The board at Carroll Electric is supposed to be the democratic voice of the consumers who elect them to their positions. But does this “democratic ideal” even exist anymore? Think about the following: Employees and contractors alike for the past few years have been threatened with termination of employment if it was to be discovered they talked to board members about operations at Carroll Electric. At Carroll Electric’s annual meeting, consumers were told if they wanted to ask a question, they would have to submit the question to the board manager in advance and they would then be informed if they could ask the question. This cannot be taken for anything less than censorship. These types of actions are about as far away from democratic as a person can get. The board appears to be bullied into giving complete control over to management so management can perform functions to make decisions based solely on what they want, whether or not it is for the good of the company and community.

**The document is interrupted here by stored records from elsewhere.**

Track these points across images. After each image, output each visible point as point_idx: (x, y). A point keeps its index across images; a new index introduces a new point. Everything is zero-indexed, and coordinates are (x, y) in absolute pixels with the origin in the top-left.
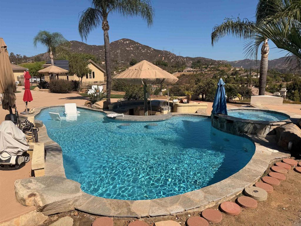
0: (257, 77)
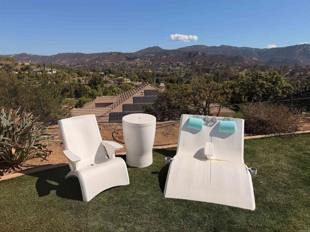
0: (52, 72)
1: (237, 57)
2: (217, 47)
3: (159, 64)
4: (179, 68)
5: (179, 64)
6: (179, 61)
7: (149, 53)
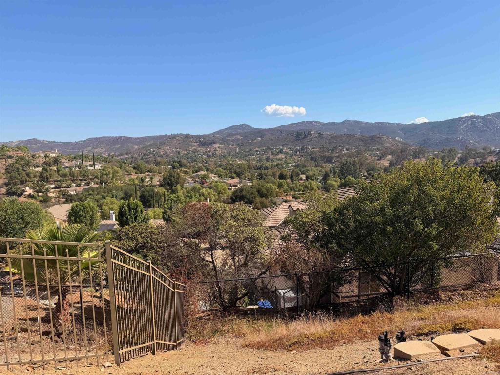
0: (94, 168)
1: (372, 138)
2: (337, 123)
3: (251, 150)
4: (283, 156)
5: (282, 150)
6: (282, 146)
7: (232, 135)
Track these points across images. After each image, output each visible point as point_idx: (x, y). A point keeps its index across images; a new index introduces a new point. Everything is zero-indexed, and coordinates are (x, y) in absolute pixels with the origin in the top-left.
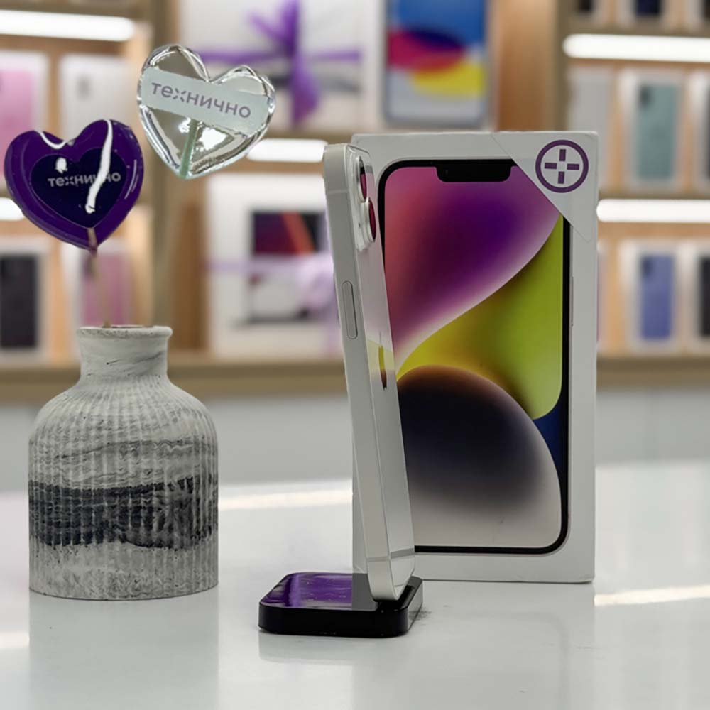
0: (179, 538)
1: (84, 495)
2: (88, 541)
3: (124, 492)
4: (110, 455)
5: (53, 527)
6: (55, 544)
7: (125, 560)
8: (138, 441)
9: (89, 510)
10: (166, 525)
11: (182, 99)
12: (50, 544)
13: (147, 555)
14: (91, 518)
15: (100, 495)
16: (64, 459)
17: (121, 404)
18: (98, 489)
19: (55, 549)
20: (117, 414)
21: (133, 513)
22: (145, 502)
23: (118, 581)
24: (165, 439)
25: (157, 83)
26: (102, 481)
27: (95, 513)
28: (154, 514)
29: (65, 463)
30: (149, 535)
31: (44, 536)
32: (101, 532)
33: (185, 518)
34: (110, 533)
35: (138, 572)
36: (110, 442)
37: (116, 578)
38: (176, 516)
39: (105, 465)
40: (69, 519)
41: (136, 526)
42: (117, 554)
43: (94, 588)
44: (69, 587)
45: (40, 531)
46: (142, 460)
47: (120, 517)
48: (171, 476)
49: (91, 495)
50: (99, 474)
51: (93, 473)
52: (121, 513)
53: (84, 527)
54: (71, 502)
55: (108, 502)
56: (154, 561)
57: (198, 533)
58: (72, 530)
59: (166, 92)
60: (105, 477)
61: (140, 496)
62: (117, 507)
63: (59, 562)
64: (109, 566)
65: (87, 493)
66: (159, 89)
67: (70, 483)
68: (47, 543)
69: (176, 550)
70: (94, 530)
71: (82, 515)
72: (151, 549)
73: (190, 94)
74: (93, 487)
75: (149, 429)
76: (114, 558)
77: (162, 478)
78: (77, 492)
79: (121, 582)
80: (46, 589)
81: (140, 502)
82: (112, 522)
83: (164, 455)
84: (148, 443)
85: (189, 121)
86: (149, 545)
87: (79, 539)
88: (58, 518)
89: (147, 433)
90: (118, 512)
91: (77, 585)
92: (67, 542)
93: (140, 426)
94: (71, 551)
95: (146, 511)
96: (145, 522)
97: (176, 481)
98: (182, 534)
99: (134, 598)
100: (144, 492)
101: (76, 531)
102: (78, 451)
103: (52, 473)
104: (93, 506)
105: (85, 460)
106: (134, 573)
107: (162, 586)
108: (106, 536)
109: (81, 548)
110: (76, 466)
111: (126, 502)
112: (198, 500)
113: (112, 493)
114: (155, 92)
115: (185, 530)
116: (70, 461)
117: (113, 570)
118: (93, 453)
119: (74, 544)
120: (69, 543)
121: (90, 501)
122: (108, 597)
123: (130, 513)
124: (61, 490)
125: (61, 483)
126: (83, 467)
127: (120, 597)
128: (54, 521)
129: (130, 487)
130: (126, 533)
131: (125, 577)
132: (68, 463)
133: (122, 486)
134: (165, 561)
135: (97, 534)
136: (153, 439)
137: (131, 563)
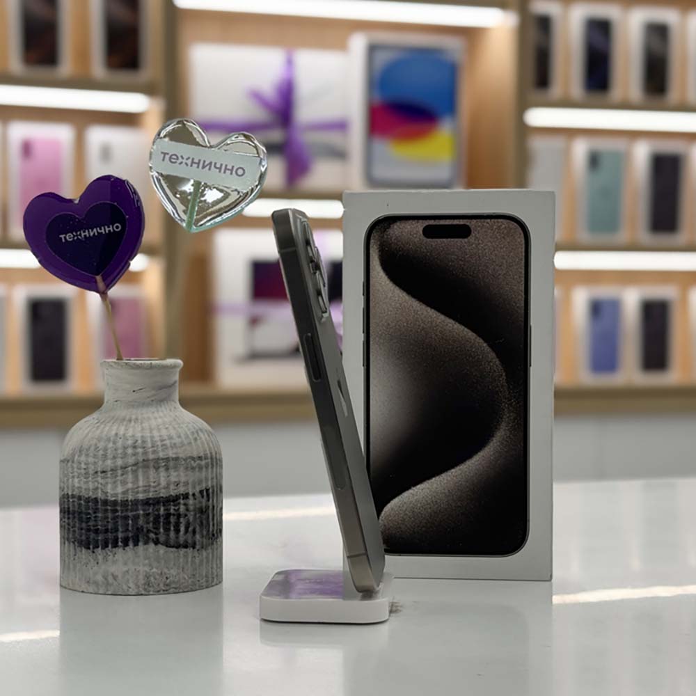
0: (201, 540)
1: (122, 505)
2: (126, 544)
3: (157, 501)
4: (145, 470)
5: (91, 533)
6: (94, 548)
7: (158, 559)
8: (168, 458)
9: (126, 518)
10: (191, 529)
11: (187, 164)
12: (89, 548)
13: (176, 555)
14: (128, 525)
15: (136, 505)
16: (103, 475)
17: (150, 426)
18: (135, 500)
19: (93, 552)
20: (149, 435)
21: (164, 519)
22: (174, 509)
23: (152, 579)
24: (189, 455)
25: (166, 151)
26: (138, 493)
27: (132, 520)
28: (182, 520)
29: (102, 478)
30: (177, 538)
31: (82, 541)
32: (138, 536)
33: (204, 522)
34: (145, 538)
35: (169, 570)
36: (145, 459)
37: (150, 576)
38: (198, 521)
39: (141, 478)
40: (108, 526)
41: (167, 530)
42: (151, 555)
43: (131, 585)
44: (108, 584)
45: (78, 537)
46: (172, 473)
47: (154, 523)
48: (194, 487)
49: (128, 505)
50: (135, 486)
51: (130, 485)
52: (154, 519)
53: (122, 532)
54: (109, 511)
55: (144, 510)
56: (181, 560)
57: (213, 535)
58: (110, 536)
59: (174, 159)
60: (140, 489)
61: (170, 505)
62: (151, 515)
63: (98, 563)
64: (144, 565)
65: (125, 503)
66: (167, 157)
67: (109, 494)
68: (85, 547)
69: (198, 550)
70: (130, 535)
71: (120, 523)
72: (179, 550)
73: (193, 159)
74: (130, 498)
75: (176, 447)
76: (148, 558)
77: (188, 489)
78: (115, 503)
79: (155, 579)
80: (84, 587)
81: (170, 509)
82: (147, 528)
83: (189, 469)
84: (177, 459)
85: (192, 182)
86: (178, 546)
87: (117, 543)
88: (97, 526)
89: (175, 451)
90: (151, 519)
91: (115, 583)
92: (105, 546)
93: (169, 445)
94: (109, 553)
95: (175, 517)
96: (174, 527)
97: (198, 490)
98: (203, 537)
99: (166, 592)
100: (174, 501)
101: (114, 537)
102: (116, 467)
103: (91, 486)
104: (130, 514)
105: (122, 475)
106: (166, 570)
107: (188, 581)
108: (141, 539)
109: (120, 551)
110: (114, 480)
111: (158, 510)
112: (213, 507)
113: (147, 502)
114: (163, 160)
115: (205, 533)
116: (109, 475)
117: (147, 569)
118: (130, 468)
119: (112, 547)
120: (107, 547)
121: (127, 510)
122: (143, 592)
123: (162, 520)
124: (99, 500)
125: (100, 495)
126: (121, 481)
127: (153, 592)
128: (92, 528)
129: (162, 497)
130: (159, 536)
131: (158, 574)
132: (107, 478)
133: (156, 496)
134: (190, 560)
135: (133, 539)
136: (181, 456)
137: (163, 562)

If management at Carroll Electric is truly “looking out for you”, why has the decision been made to increase the consumers’ service availability charge beginning in May? Think about this: A consumer can do everything in their power to decrease their electric bill by cutting back on the amount of energy they use, but they still have to pay more because of this charge. Most consumers have learned to cut back on their expenses in these tough economic times. Has management at their company learned to do the same? Has management agreed to a wage freeze or taken a cut in their salaries? Have they and the board elected to forego any perks to save? Why should the owners of the company cut back if management is not willing to do the same? What kind of benefits does the local community get by hiring in contractors from out of state manned with foreign labor? The management tells consumers this was done to save money and get increased production accomplished. But there is a huge difference between production and quality production. As large numbers of “miles of line cleared” are turned in by these companies, it may appear the Co-op is saving vast amounts of money. But if care is not taken to clear lines properly, outages will occur in the future, decreasing revenue. So pennies saved today could turn into dollars lost tomorrow. If proper standards are not performed by this aggressive clearing approach, consumers have got to start to question why a locally-owned and operated business was terminated after 25 years of service, especially since they were repeatedly told they submitted the “best work ever seen.”  Why would a 22-year employee be suddenly removed from the company after doing a tremendous job?

If consumers want answers to these kind of questions, they should ask their board members to tell them. If the board refuses, they should be replaced with trustees who will remember they have a duty to listen and address concerns of their fellow consumers. Otherwise, there can be vast amounts of money saved by eliminating the board altogether and allowing the solely-controlled empire to continue to take shape.

The present management at Carroll Electric is quick to either spend capital or save money in response to short-term solutions. These solutions may look good on paper for the present year. But if these decisions end up costing valuable resources and capital in the future, were the decisions that were made proper? It does no good to save a penny today only to spend a dollar tomorrow. Maybe there are present employees working at Carroll Electric who are not concerned with what happens in the future. But the members who live, work and plan to remain in this community should be. Good relations with prominent, large companies that are going to have a huge impact on the local economy have already been tarnished. Entities that used to work closely with Carroll Electric for mutual benefit, including highway departments, have been disrespected. Strained relations with these organizations will create a serious hardship for operations in the future.

Co-op members should be concerned with the direction things are progressing and they should wonder if Carroll Electric is truly “looking out for you.”